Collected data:
============================================================

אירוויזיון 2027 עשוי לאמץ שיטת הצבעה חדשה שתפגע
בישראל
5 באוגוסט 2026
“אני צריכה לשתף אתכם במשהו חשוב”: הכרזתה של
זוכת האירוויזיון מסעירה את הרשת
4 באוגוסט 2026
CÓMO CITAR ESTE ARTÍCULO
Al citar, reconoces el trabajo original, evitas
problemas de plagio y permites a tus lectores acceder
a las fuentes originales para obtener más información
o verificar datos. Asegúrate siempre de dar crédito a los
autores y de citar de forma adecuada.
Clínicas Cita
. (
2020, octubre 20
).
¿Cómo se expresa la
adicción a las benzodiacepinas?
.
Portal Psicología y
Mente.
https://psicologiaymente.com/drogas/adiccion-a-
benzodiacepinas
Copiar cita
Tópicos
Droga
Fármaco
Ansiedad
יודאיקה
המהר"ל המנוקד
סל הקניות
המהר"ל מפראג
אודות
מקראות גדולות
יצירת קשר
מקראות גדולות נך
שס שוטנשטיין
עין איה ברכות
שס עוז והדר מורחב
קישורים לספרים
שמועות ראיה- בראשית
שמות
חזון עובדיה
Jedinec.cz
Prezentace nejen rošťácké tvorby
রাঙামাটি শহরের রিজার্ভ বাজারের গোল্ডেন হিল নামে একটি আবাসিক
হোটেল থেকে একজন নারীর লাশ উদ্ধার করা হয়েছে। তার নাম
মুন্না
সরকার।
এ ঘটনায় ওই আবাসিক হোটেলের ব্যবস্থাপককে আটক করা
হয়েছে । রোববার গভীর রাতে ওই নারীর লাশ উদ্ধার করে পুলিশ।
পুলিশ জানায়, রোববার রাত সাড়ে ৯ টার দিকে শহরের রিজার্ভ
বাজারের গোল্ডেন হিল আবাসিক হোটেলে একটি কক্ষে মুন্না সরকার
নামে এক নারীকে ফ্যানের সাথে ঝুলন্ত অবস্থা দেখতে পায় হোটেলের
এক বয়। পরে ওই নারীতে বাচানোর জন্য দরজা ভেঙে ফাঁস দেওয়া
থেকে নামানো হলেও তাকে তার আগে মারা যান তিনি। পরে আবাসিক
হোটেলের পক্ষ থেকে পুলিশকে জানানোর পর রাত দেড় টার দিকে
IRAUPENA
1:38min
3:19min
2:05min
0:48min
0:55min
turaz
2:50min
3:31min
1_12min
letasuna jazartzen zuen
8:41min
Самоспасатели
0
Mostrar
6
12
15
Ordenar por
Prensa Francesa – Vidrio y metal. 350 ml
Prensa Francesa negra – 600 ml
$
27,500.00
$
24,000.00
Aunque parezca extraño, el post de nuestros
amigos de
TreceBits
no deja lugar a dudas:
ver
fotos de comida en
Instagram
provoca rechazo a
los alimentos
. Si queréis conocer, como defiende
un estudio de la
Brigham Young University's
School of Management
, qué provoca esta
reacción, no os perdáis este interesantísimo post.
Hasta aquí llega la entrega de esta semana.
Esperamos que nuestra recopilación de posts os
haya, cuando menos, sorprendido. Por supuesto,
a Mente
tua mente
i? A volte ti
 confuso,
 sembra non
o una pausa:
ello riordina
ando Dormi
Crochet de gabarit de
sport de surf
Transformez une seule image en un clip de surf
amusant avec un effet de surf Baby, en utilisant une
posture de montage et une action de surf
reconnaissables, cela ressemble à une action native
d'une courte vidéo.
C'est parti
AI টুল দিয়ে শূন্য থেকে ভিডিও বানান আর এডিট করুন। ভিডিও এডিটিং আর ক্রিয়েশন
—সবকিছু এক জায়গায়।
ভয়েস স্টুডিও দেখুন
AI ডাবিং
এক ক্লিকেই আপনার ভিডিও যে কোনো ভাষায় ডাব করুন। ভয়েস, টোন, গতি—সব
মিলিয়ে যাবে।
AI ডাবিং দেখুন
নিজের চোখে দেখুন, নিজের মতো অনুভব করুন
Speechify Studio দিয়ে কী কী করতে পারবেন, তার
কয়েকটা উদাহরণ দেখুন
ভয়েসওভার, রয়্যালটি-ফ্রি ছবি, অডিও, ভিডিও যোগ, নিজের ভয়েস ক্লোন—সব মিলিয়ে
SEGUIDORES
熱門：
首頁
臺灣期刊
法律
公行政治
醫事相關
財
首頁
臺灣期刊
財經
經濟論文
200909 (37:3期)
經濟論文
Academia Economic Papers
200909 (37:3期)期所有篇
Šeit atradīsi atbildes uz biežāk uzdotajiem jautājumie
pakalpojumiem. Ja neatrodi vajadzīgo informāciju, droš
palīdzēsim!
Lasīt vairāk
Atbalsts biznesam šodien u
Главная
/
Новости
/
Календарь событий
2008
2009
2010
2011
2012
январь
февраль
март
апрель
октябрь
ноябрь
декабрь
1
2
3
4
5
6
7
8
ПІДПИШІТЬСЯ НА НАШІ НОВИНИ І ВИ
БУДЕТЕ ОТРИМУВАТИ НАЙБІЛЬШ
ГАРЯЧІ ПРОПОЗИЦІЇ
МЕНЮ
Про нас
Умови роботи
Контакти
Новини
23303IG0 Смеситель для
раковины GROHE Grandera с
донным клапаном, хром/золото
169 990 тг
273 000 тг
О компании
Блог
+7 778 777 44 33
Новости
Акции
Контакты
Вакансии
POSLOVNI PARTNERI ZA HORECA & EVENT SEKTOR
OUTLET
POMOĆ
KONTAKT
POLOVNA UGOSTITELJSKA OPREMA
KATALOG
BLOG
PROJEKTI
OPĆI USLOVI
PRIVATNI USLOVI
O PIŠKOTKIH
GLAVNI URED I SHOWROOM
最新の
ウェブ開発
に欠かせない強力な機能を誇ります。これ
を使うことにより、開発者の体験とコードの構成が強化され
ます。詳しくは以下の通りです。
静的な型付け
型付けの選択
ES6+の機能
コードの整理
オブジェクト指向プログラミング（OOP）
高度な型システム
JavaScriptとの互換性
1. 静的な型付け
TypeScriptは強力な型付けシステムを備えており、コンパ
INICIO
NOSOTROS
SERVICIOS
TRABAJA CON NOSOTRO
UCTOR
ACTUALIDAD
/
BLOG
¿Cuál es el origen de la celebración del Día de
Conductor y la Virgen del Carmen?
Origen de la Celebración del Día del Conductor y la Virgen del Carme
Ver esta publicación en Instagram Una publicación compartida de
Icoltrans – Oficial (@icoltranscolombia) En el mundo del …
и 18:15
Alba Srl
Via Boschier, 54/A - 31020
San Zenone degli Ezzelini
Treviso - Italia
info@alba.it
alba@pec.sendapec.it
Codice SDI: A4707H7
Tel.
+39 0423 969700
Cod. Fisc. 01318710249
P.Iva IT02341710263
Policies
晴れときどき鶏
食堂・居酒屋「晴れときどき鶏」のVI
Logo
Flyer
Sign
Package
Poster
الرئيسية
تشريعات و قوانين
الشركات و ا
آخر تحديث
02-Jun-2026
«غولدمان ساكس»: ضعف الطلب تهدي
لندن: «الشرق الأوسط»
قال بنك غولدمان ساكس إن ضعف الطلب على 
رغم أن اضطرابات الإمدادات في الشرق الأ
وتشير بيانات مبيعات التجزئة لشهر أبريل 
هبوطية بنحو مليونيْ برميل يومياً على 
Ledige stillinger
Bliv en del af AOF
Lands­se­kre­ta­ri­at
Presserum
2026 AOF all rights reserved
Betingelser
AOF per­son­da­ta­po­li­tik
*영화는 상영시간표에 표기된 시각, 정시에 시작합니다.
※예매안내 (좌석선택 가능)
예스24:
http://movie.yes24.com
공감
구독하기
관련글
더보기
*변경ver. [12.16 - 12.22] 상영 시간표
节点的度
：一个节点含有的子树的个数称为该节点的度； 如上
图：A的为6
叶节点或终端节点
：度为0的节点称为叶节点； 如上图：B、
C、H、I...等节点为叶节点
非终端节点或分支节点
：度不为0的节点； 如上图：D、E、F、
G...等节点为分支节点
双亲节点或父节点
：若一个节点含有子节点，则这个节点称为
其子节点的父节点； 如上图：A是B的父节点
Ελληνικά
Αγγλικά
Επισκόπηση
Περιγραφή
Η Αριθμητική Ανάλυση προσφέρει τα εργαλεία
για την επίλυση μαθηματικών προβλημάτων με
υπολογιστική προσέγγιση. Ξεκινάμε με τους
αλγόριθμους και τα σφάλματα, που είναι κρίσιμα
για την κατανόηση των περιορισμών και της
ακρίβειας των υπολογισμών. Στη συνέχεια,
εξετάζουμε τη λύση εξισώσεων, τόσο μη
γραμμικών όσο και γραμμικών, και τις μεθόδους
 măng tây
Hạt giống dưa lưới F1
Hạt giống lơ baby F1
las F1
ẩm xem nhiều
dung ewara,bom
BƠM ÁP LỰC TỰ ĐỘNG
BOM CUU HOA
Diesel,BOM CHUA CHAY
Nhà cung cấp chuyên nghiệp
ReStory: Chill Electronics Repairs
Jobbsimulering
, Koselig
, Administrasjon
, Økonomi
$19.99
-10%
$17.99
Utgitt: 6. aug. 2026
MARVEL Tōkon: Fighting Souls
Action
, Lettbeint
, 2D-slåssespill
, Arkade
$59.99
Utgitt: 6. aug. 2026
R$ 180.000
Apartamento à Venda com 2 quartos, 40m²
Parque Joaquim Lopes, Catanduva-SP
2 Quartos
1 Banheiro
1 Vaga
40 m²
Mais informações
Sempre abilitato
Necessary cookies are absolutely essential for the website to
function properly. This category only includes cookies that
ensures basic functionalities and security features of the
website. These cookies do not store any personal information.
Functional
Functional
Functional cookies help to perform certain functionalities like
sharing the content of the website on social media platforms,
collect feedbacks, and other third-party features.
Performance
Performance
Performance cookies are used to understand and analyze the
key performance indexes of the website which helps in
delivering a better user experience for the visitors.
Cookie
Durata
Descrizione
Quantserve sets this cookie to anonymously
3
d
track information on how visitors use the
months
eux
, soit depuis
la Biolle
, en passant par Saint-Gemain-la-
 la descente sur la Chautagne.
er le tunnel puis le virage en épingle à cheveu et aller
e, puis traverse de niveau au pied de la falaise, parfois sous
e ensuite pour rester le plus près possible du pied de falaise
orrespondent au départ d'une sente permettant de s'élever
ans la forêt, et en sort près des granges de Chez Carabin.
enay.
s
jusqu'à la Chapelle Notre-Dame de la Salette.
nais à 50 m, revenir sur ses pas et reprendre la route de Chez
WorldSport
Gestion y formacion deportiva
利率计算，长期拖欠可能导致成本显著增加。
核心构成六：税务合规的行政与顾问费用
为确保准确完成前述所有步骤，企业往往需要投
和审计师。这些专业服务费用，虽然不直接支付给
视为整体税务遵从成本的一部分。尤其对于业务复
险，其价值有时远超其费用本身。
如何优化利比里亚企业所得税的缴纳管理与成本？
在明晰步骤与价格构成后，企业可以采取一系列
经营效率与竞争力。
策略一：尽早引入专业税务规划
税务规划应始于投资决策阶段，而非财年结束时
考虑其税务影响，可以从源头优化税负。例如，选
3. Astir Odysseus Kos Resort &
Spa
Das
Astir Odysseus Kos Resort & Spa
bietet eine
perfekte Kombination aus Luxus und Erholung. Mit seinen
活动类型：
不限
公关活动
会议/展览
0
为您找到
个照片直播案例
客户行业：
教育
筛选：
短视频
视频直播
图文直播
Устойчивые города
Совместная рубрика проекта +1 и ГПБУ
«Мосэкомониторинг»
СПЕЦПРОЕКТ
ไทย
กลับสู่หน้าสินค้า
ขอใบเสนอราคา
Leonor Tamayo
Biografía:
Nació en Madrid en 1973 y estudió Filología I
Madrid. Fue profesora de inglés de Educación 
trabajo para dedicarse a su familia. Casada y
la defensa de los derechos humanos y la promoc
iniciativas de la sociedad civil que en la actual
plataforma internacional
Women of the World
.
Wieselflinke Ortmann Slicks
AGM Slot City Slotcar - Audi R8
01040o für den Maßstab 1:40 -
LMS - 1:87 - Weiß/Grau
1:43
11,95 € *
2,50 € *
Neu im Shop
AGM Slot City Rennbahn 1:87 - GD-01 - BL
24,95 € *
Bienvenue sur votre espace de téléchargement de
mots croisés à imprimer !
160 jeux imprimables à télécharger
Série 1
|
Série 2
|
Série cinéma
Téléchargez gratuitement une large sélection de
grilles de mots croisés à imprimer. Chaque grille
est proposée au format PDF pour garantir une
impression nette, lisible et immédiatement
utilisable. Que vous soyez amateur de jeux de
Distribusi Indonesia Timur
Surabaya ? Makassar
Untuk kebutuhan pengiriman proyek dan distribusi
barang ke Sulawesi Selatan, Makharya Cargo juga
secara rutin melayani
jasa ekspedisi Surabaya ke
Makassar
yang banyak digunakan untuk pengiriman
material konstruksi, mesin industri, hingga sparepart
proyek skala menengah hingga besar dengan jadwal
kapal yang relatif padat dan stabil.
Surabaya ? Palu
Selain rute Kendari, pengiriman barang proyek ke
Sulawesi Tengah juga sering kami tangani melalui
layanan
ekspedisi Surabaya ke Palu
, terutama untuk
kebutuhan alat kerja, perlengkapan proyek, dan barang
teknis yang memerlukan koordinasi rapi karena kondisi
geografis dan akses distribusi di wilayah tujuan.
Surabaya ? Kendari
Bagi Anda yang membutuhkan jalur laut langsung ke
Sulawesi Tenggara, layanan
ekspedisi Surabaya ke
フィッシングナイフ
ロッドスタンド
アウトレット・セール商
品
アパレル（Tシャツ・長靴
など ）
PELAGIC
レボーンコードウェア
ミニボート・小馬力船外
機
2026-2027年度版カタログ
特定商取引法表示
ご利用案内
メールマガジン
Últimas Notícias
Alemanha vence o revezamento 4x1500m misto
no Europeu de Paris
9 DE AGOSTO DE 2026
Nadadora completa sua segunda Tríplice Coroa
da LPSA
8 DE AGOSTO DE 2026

============================================================

**Brief:** Rewrite the entries starting at the very beginning and ending at the line that contains "un estudio de la", changing "Prensa Francesa" to "Cafetera de émbolo" and leaving everything else the same.

**Exercise answer:**
אירוויזיון 2027 עשוי לאמץ שיטת הצבעה חדשה שתפגע
בישראל
5 באוגוסט 2026
“אני צריכה לשתף אתכם במשהו חשוב”: הכרזתה של
זוכת האירוויזיון מסעירה את הרשת
4 באוגוסט 2026
CÓMO CITAR ESTE ARTÍCULO
Al citar, reconoces el trabajo original, evitas
problemas de plagio y permites a tus lectores acceder
a las fuentes originales para obtener más información
o verificar datos. Asegúrate siempre de dar crédito a los
autores y de citar de forma adecuada.
Clínicas Cita
. (
2020, octubre 20
).
¿Cómo se expresa la
adicción a las benzodiacepinas?
.
Portal Psicología y
Mente.
https://psicologiaymente.com/drogas/adiccion-a-
benzodiacepinas
Copiar cita
Tópicos
Droga
Fármaco
Ansiedad
יודאיקה
המהר"ל המנוקד
סל הקניות
המהר"ל מפראג
אודות
מקראות גדולות
יצירת קשר
מקראות גדולות נך
שס שוטנשטיין
עין איה ברכות
שס עוז והדר מורחב
קישורים לספרים
שמועות ראיה- בראשית
שמות
חזון עובדיה
Jedinec.cz
Prezentace nejen rošťácké tvorby
রাঙামাটি শহরের রিজার্ভ বাজারের গোল্ডেন হিল নামে একটি আবাসিক
হোটেল থেকে একজন নারীর লাশ উদ্ধার করা হয়েছে। তার নাম
মুন্না
সরকার।
এ ঘটনায় ওই আবাসিক হোটেলের ব্যবস্থাপককে আটক করা
হয়েছে । রোববার গভীর রাতে ওই নারীর লাশ উদ্ধার করে পুলিশ।
পুলিশ জানায়, রোববার রাত সাড়ে ৯ টার দিকে শহরের রিজার্ভ
বাজারের গোল্ডেন হিল আবাসিক হোটেলে একটি কক্ষে মুন্না সরকার
নামে এক নারীকে ফ্যানের সাথে ঝুলন্ত অবস্থা দেখতে পায় হোটেলের
এক বয়। পরে ওই নারীতে বাচানোর জন্য দরজা ভেঙে ফাঁস দেওয়া
থেকে নামানো হলেও তাকে তার আগে মারা যান তিনি। পরে আবাসিক
হোটেলের পক্ষ থেকে পুলিশকে জানানোর পর রাত দেড় টার দিকে
IRAUPENA
1:38min
3:19min
2:05min
0:48min
0:55min
turaz
2:50min
3:31min
1_12min
letasuna jazartzen zuen
8:41min
Самоспасатели
0
Mostrar
6
12
15
Ordenar por
Cafetera de émbolo – Vidrio y metal. 350 ml
Cafetera de émbolo negra – 600 ml
$
27,500.00
$
24,000.00
Aunque parezca extraño, el post de nuestros
amigos de
TreceBits
no deja lugar a dudas:
ver
fotos de comida en
Instagram
provoca rechazo a
los alimentos
. Si queréis conocer, como defiende
un estudio de la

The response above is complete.